In the past, the term “recreational marijuana” has generally been used to mean illegal use of cannabis for purposes to get high. Today, patients are able to use cannabis under the guidance of a doctor for treatment of specific diagnosis and sicknesses. They receive a medical marijuana card (because doctors are federally banned from writing a prescription for it) and their treatment with cannabis is called “medical marijuana.” Later, marijuana also became legal for “recreational” use in states like Colorado, which meant that patients could buy it legally but did not require a doctor’s marijuana card approval. This recreational use was considered to be for the purpose of getting high, not medical treatment, the same way as alcohol can be used to become drunk.

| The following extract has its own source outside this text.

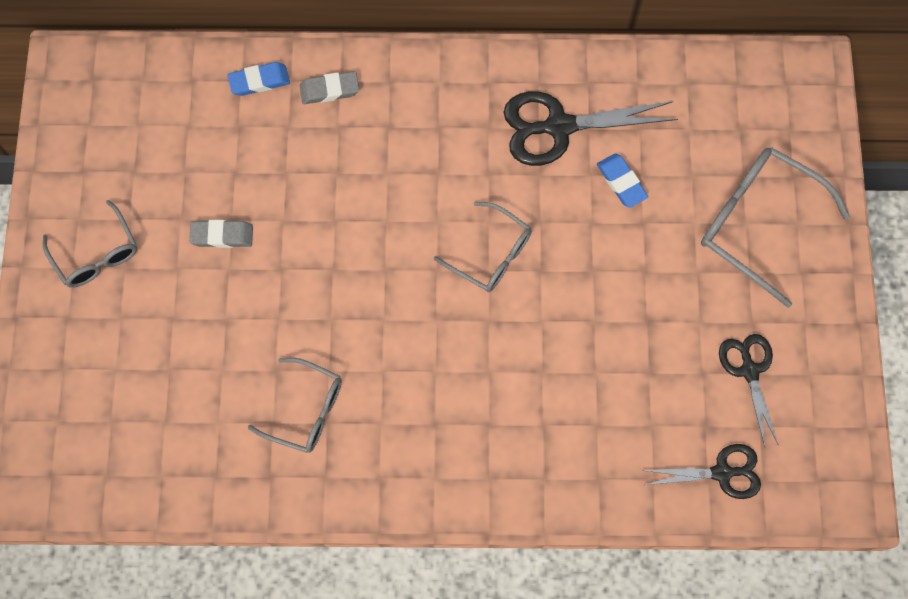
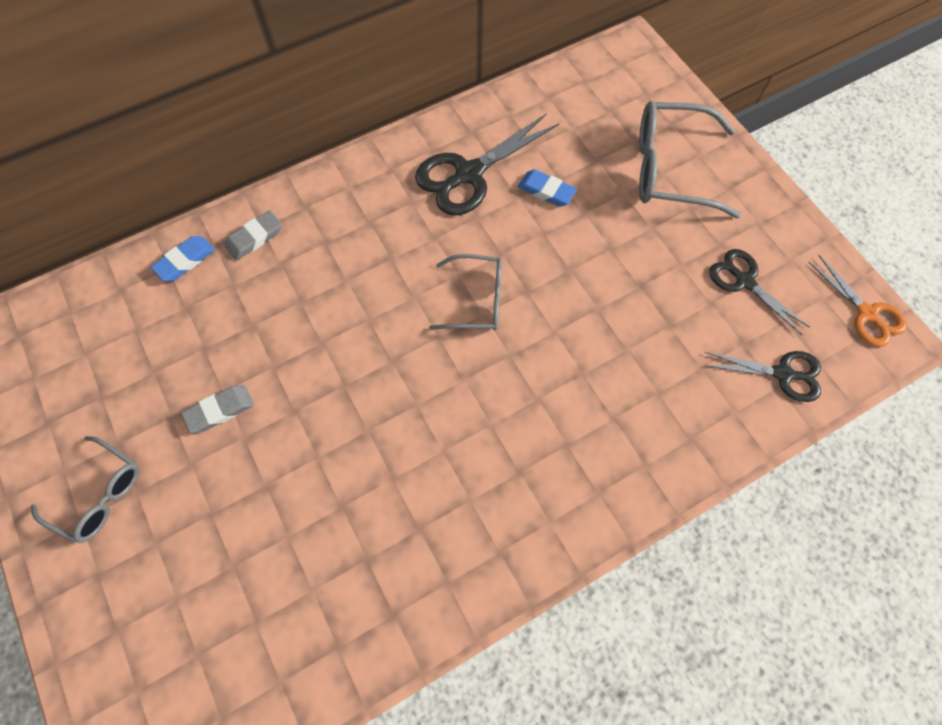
camera: 30 degrees left, 5 degrees down
(306, 410) = (391, 528): grey glasses -> none
(722, 472) = (783, 374): black scissors -> black scissors turned 45 degrees clockwise
(844, 464) = (867, 314): none -> orange scissors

These two categories of marijuana can be mixed up and miscategorized. For example, patients who receive medical marijuana cards can use marijuana just to get high. Alternatively, patients who buy marijuana on the street illegally may be using it to treat their pain or anxiety in a self-medicating way. The interesting thing about marijuana is that the high it produces does not exactly feel good. In fact, it can feel uncomfortable and cause paranoia and rapid heart beating (palpitations). Still, many patients appreciate the high because it helps relieve anxiety and stress. It is also frequently used to induce sleep and allow a good night’s rest. For this reason, most cannabis is actually used as a medicine, even if it traditionally would be considered recreational.
In states that have legalized recreational marijuana and medical marijuana, the prices may be different. For this reason, patients often seek a doctor for a medical marijuana card. This allows them access to medical-grade marijuana (which is usually similar in quality to recreational marijuana) for lower prices than the alternative. This saves patients a lot of money. The cost of a doctor’s appointment is far less than what is saved by getting a marijuana card.